:: AVAILABLE DATA ::

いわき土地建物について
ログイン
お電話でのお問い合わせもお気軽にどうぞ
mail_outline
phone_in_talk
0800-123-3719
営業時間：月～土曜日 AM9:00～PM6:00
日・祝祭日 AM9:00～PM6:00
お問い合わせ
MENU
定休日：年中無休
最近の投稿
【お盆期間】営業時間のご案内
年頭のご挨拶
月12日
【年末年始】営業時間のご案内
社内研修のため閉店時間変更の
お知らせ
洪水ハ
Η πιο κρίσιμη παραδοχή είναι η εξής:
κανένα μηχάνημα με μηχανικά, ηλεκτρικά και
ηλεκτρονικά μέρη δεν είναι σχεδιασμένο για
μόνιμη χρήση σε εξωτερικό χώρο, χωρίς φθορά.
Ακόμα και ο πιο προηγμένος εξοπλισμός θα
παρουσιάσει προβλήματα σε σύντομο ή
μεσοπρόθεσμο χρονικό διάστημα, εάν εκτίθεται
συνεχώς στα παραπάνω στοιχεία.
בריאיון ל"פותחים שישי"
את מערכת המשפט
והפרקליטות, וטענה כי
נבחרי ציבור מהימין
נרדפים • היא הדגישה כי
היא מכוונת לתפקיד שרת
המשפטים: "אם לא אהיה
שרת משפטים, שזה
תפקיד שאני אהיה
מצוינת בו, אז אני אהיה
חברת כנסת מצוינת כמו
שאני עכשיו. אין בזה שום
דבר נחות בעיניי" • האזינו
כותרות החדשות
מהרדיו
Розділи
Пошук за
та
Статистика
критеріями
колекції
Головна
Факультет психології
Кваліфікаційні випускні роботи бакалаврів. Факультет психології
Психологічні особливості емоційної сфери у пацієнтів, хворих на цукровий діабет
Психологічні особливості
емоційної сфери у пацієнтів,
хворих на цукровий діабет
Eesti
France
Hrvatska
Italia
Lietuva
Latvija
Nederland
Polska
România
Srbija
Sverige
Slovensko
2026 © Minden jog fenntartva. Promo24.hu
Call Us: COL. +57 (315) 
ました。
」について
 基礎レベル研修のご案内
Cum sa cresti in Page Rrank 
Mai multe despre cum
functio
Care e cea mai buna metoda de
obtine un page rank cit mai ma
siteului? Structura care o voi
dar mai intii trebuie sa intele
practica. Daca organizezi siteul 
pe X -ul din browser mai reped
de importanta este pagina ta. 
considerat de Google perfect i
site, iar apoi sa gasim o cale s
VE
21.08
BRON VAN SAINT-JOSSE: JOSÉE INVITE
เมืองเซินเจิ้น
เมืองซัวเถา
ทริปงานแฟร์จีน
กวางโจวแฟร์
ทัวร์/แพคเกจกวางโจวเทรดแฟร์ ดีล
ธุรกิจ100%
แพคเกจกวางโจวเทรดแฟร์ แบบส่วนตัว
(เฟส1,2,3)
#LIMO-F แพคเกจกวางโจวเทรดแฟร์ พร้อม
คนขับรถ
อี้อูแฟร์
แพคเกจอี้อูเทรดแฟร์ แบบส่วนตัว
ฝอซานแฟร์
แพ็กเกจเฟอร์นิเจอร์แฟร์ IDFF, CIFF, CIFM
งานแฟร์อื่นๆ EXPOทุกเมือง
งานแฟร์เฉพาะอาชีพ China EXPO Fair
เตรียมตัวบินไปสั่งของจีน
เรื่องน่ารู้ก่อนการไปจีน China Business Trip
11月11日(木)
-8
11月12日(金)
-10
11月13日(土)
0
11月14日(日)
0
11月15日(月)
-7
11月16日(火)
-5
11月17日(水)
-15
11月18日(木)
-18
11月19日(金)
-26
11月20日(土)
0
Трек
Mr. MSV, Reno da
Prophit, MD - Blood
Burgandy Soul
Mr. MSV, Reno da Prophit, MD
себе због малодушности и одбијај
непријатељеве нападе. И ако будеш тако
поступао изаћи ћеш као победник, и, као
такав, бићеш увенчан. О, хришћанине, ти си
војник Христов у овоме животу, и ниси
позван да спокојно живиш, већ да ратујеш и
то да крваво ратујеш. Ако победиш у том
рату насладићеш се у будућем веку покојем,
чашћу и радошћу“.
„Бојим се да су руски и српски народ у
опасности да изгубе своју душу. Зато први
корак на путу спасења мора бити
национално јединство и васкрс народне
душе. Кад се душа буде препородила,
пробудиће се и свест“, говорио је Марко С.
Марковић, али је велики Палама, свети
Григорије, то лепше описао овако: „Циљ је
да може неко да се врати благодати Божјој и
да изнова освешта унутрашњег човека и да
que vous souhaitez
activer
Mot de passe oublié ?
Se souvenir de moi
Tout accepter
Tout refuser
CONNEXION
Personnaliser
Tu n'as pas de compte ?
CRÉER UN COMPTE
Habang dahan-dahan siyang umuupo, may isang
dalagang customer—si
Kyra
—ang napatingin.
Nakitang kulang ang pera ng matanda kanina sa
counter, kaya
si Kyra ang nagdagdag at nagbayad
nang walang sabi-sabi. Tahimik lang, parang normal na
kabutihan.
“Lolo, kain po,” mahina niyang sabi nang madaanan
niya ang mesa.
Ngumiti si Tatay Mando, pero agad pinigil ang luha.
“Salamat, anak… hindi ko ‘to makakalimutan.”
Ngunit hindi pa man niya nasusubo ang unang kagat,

:::

WRITTEN TASK:
Give an exact copy of the lines from the one with "Se souvenir de moi" through the end of the entries, both ends included.

RESPONSE AREA:
Se souvenir de moi
Tout accepter
Tout refuser
CONNEXION
Personnaliser
Tu n'as pas de compte ?
CRÉER UN COMPTE
Habang dahan-dahan siyang umuupo, may isang
dalagang customer—si
Kyra
—ang napatingin.
Nakitang kulang ang pera ng matanda kanina sa
counter, kaya
si Kyra ang nagdagdag at nagbayad
nang walang sabi-sabi. Tahimik lang, parang normal na
kabutihan.
“Lolo, kain po,” mahina niyang sabi nang madaanan
niya ang mesa.
Ngumiti si Tatay Mando, pero agad pinigil ang luha.
“Salamat, anak… hindi ko ‘to makakalimutan.”
Ngunit hindi pa man niya nasusubo ang unang kagat,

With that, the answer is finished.